Instructions for the task
Duplicate the listing from its first line through the line containing "Ukrainy krąży plotka, że", copying each line as it stands.

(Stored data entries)
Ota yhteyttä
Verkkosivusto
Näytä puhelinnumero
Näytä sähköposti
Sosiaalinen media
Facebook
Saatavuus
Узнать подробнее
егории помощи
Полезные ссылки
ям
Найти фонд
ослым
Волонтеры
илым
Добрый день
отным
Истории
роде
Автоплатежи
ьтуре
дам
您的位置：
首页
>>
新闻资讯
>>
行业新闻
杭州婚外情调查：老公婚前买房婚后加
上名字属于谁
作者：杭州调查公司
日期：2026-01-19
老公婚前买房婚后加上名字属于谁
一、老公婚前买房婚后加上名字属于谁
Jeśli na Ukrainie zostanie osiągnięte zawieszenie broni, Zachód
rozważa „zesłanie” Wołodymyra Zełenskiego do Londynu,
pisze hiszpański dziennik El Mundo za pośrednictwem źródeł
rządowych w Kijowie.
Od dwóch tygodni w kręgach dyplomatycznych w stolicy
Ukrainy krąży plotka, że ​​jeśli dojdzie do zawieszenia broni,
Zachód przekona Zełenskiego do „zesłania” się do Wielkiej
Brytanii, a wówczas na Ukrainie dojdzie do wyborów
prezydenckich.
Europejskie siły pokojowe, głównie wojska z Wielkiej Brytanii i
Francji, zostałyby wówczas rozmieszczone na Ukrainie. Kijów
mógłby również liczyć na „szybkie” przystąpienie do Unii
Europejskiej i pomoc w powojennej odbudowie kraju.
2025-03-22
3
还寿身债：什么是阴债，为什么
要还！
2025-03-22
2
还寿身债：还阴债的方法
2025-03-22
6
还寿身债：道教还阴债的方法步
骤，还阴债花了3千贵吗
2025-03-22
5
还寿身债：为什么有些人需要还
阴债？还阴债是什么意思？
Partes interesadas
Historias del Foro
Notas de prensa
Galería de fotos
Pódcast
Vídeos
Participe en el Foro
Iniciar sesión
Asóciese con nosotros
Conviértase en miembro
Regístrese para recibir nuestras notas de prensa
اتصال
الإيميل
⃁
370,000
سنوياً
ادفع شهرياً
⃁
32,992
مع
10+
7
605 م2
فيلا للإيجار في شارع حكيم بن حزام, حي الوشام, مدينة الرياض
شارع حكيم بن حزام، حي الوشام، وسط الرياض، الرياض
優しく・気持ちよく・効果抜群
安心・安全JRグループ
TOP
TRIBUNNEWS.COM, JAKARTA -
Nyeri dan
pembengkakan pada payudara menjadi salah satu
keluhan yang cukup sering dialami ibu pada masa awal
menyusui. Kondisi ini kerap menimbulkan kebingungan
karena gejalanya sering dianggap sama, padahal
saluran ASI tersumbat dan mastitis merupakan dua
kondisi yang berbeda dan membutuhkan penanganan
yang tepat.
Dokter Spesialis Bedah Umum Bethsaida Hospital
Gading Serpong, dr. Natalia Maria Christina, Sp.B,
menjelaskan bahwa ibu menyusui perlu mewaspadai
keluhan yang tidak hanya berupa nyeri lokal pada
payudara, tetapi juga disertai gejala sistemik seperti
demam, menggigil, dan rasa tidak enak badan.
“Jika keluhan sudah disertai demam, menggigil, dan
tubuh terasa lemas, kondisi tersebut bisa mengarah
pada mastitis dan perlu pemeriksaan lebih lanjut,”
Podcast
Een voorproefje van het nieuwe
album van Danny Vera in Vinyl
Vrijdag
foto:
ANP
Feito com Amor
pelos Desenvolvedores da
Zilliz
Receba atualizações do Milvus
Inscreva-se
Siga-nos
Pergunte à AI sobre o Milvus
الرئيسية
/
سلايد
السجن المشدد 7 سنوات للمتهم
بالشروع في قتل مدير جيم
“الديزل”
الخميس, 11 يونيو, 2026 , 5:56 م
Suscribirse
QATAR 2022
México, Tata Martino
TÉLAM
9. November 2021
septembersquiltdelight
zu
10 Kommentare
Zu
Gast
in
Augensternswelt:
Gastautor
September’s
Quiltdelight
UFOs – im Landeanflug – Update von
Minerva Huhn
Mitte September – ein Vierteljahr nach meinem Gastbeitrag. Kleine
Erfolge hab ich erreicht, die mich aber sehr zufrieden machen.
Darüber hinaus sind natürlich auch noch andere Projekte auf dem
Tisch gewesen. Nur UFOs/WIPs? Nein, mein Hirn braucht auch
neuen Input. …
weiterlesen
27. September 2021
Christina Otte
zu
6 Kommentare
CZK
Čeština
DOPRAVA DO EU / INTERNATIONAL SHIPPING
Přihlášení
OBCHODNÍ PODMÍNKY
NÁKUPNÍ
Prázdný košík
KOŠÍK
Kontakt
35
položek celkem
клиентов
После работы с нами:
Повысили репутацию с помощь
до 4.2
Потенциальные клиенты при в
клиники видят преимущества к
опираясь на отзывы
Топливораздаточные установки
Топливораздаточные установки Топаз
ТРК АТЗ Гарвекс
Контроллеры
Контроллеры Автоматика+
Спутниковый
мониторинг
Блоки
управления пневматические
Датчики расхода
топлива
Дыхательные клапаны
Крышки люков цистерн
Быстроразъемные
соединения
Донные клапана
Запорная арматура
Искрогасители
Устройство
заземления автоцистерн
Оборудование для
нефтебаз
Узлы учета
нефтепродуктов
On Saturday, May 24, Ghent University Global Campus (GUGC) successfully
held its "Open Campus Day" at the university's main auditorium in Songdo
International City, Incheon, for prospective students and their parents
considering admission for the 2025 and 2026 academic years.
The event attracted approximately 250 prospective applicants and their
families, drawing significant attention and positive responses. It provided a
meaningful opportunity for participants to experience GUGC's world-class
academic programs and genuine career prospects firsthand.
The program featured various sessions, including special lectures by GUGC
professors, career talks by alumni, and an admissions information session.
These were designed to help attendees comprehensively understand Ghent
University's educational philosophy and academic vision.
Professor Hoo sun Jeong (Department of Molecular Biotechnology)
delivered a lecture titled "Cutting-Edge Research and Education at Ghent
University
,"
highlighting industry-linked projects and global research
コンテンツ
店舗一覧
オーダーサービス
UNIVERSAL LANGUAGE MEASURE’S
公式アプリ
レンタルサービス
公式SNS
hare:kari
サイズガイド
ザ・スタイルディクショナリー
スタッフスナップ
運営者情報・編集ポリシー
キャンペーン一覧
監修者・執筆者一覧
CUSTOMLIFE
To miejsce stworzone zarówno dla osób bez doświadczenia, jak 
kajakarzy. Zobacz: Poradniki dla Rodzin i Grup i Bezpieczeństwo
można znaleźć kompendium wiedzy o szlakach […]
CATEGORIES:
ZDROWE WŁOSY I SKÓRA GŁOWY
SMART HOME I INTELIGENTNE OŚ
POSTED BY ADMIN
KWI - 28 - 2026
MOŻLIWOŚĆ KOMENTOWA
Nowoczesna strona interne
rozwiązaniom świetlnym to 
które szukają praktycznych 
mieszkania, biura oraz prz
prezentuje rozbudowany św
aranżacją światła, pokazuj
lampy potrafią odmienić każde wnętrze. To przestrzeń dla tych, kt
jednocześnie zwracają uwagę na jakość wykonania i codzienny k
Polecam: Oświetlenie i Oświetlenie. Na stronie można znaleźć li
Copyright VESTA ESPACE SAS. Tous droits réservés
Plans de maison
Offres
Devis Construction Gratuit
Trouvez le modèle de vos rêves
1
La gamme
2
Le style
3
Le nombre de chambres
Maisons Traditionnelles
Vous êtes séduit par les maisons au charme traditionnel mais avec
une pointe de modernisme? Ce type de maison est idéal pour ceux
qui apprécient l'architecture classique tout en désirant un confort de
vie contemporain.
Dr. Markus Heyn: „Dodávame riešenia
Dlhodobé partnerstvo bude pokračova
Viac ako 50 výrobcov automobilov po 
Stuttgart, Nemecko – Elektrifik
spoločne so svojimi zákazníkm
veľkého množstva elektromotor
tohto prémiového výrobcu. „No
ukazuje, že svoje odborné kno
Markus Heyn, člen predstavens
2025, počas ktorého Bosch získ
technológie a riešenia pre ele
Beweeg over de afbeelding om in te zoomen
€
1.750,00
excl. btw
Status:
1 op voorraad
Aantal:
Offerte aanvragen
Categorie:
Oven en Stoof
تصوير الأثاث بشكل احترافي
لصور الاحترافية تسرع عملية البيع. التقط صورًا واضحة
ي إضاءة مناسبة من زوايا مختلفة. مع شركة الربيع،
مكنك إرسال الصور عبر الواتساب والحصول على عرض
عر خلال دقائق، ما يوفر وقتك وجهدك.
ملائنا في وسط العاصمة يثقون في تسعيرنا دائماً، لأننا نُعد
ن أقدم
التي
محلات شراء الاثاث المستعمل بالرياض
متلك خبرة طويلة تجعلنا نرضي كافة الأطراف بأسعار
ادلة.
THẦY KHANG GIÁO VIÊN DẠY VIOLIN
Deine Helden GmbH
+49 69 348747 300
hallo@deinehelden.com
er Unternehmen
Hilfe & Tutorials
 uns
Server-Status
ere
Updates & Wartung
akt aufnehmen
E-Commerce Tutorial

Output
Ota yhteyttä
Verkkosivusto
Näytä puhelinnumero
Näytä sähköposti
Sosiaalinen media
Facebook
Saatavuus
Узнать подробнее
егории помощи
Полезные ссылки
ям
Найти фонд
ослым
Волонтеры
илым
Добрый день
отным
Истории
роде
Автоплатежи
ьтуре
дам
您的位置：
首页
>>
新闻资讯
>>
行业新闻
杭州婚外情调查：老公婚前买房婚后加
上名字属于谁
作者：杭州调查公司
日期：2026-01-19
老公婚前买房婚后加上名字属于谁
一、老公婚前买房婚后加上名字属于谁
Jeśli na Ukrainie zostanie osiągnięte zawieszenie broni, Zachód
rozważa „zesłanie” Wołodymyra Zełenskiego do Londynu,
pisze hiszpański dziennik El Mundo za pośrednictwem źródeł
rządowych w Kijowie.
Od dwóch tygodni w kręgach dyplomatycznych w stolicy
Ukrainy krąży plotka, że ​​jeśli dojdzie do zawieszenia broni,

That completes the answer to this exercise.